I view agency as integration of / balancing act between two ‘forces’. The first, which I’ll call ‘self’, is outward-flowing, preferences, morality, and particularism. The second, which I’ll call ‘no-self’, is inward-flowing, observations, system dynamics, and universalism. The labels come from meditative practices, and hopefully won’t cause too much of a namespace collision, but seem like the best labels of the thing to me at the moment.

The extremes, of course, are deficient. The person who is totally given over to their preferences hallucinates everything is already how they want it to be, and accomplishes nothing; the person who is totally given over to observing the unfolding of the universe also accomplishes nothing. Accomplishing something relies on observing how things are and what changes will make things different, and having a ‘something different’ to change towards.

The balancing act is complicated by the fact that the two have different types. It isn’t a battle between ‘good’ and ‘evil’, but instead a battle between ‘morality’ (a sense that it is better for things to go one way than another) and ‘amorality’ (a sense that there is one way that things will go, and ‘better’ has nothing to do with it). The fundamental element of nihil supernum, I think, is the visceral sense of the universe as no-self instead of self (in the sense of a loving God, or historical materialism, or so on); this is described in Beyond the Reach of God.

Exercise details ▸ Reproduce word for word the part of the passage on agency that begins at the words "The extremes, of" and ends after the words "to change towards.".

Excerpted records ▸
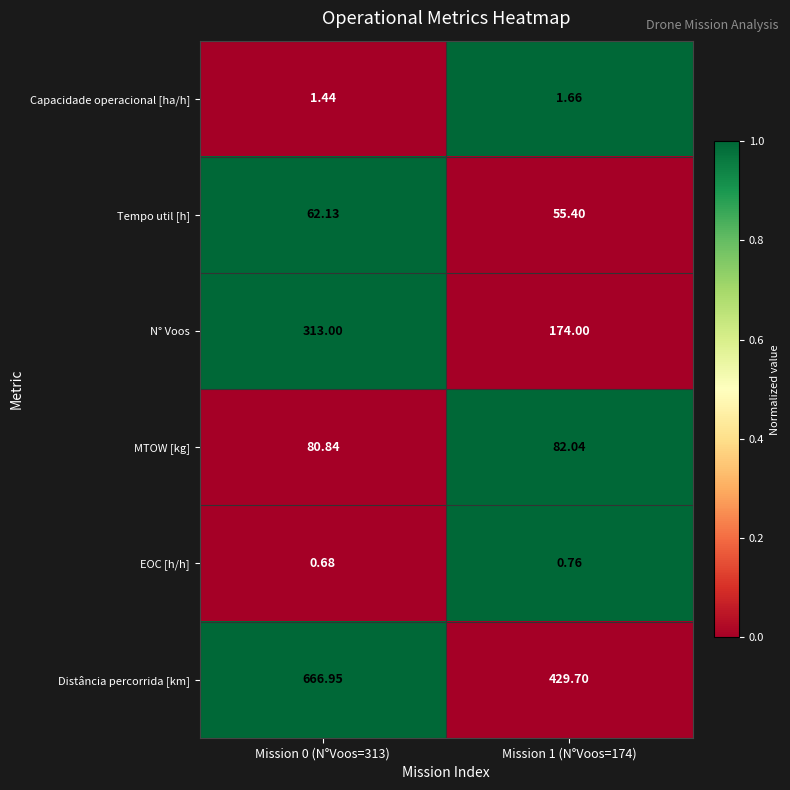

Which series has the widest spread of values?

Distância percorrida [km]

---

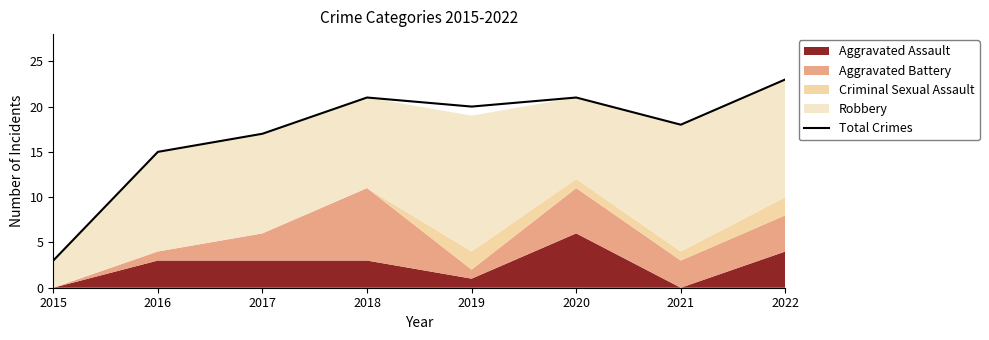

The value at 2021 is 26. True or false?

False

Output ▸
The extremes, of course, are deficient. The person who is totally given over to their preferences hallucinates everything is already how they want it to be, and accomplishes nothing; the person who is totally given over to observing the unfolding of the universe also accomplishes nothing. Accomplishing something relies on observing how things are and what changes will make things different, and having a ‘something different’ to change towards.